Любому исполнителю этого отрывка всегда приходится при помощи мастерства искать какое-нибудь средство для объединения этих чувств, выразить оба в одной и той же «тональности» редко кому удается.
Артисты достигают эффекта по-разному. Одни поют «ля-ля» весело, создавая нужный разрыв между игрой шута и его внутренним состоянием при помощи мимики: голос звонок, а лицо печально, глаза что-то ищут. Другие
<Стр. 398>
берут минорный тон с самого начала, как бы признаваясь в арии «Куртизаны, исчадье порока» в своей печали и в то же время тщательно ощупывая всю сцену не только глазами, но и как бы всеми своими интонациями. Нужен большой такт, чтобы не впасть в мелодраматизм и не придать голосу «т-р-рагического» оттенка.
Но Тартакову ничего не нужно было преодолевать: его главное, первейшее оружие, прекрасный, такой мягкий и, казалось, еще с рождения налитый глубокой печалью голос сам по себе оттенял грусть в якобы веселом припеве «ля-ля».
☆ ☆ ☆ ☆ ☆
ОБЯЗАТЕЛЬНЫЕ ЗАДАНИЯ ->
**A.** Перепишите фрагмент исходного текста, который начинается со слов «Любому исполнителю этого» и заканчивается словами «редко кому удается.», заменив «исполнителю» на «певцу».
**B.** Ответьте на вопросы по исходному тексту:
(i) Как, согласно исходному тексту, одни артисты поют «ля-ля»?
(ii) В какой арии другие артисты как бы признаются в своей печали?
(iii) Что названо главным, первейшим оружием Тартакова?
**C.** Переведите на английский язык предложение из исходного текста: «Артисты достигают эффекта по-разному».
Далее приведён самостоятельный материал, не связанный с исходным текстом.

[Сохранённые записи данных]
☆ ☆ ☆ ☆ ☆
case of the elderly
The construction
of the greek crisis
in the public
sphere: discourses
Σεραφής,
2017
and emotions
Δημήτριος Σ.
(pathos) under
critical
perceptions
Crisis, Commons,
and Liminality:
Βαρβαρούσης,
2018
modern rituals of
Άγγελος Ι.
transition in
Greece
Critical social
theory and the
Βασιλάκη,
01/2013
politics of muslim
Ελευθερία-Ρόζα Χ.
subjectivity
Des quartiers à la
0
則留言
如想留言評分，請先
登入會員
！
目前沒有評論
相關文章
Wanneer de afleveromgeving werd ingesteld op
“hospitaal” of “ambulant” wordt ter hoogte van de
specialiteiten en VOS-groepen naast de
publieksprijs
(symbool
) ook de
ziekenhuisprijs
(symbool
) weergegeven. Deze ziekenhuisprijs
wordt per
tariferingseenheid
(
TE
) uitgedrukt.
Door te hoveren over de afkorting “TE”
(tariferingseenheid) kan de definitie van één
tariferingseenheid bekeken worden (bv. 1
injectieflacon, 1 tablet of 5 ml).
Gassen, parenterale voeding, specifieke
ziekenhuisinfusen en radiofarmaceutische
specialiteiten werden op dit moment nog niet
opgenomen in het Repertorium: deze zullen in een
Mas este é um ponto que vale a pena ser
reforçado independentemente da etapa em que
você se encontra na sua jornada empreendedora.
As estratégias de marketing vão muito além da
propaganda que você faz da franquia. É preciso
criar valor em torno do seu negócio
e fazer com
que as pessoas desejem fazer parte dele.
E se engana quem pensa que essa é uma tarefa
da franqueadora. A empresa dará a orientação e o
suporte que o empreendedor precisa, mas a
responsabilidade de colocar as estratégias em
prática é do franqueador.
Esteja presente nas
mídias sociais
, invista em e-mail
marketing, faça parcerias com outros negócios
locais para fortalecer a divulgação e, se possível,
☆ ☆ ☆ ☆ ☆
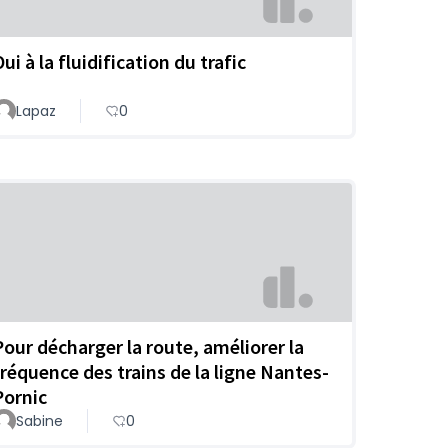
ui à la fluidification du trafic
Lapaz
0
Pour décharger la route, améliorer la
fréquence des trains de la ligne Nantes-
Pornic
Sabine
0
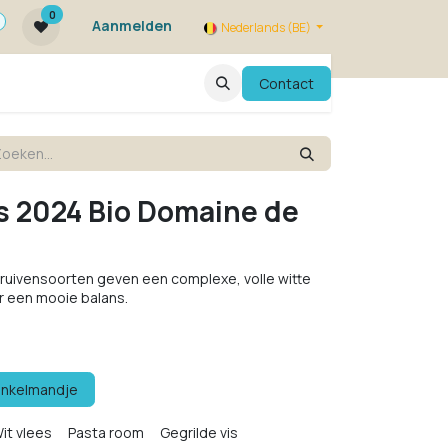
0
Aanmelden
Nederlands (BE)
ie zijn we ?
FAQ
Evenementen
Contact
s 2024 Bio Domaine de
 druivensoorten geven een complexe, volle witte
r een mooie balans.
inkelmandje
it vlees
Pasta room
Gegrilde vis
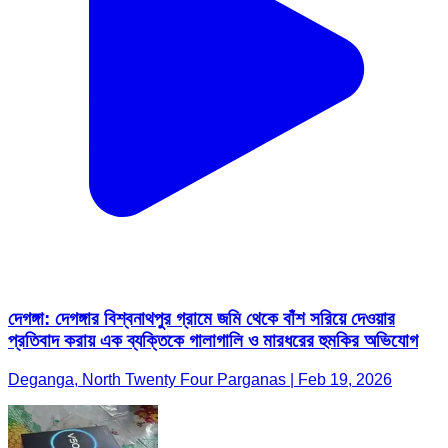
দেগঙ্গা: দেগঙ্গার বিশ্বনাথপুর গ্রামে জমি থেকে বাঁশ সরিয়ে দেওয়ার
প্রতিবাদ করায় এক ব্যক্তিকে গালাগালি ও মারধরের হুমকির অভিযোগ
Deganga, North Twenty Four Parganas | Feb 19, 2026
☆ ☆ ☆ ☆ ☆
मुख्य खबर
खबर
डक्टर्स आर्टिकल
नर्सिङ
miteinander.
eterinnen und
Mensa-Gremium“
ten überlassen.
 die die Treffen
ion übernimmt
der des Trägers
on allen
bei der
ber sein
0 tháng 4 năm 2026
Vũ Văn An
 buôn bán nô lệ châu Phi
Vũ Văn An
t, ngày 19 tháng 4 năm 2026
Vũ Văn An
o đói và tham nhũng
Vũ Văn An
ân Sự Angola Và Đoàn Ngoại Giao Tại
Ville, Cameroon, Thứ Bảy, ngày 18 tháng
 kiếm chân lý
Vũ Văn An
☆ ☆ ☆ ☆ ☆
ОТВЕТЫ ПО ЗАДАНИЯМ ->
**A.**
Любому певцу этого отрывка всегда приходится при помощи мастерства искать какое-нибудь средство для объединения этих чувств, выразить оба в одной и той же «тональности» редко кому удается.

**B.**
(i) Весело.
(ii) В арии «Куртизаны, исчадье порока».
(iii) Его голос: прекрасный, мягкий и, казалось, ещё с рождения налитый глубокой печалью.

**C.** Performers achieve the effect in different ways.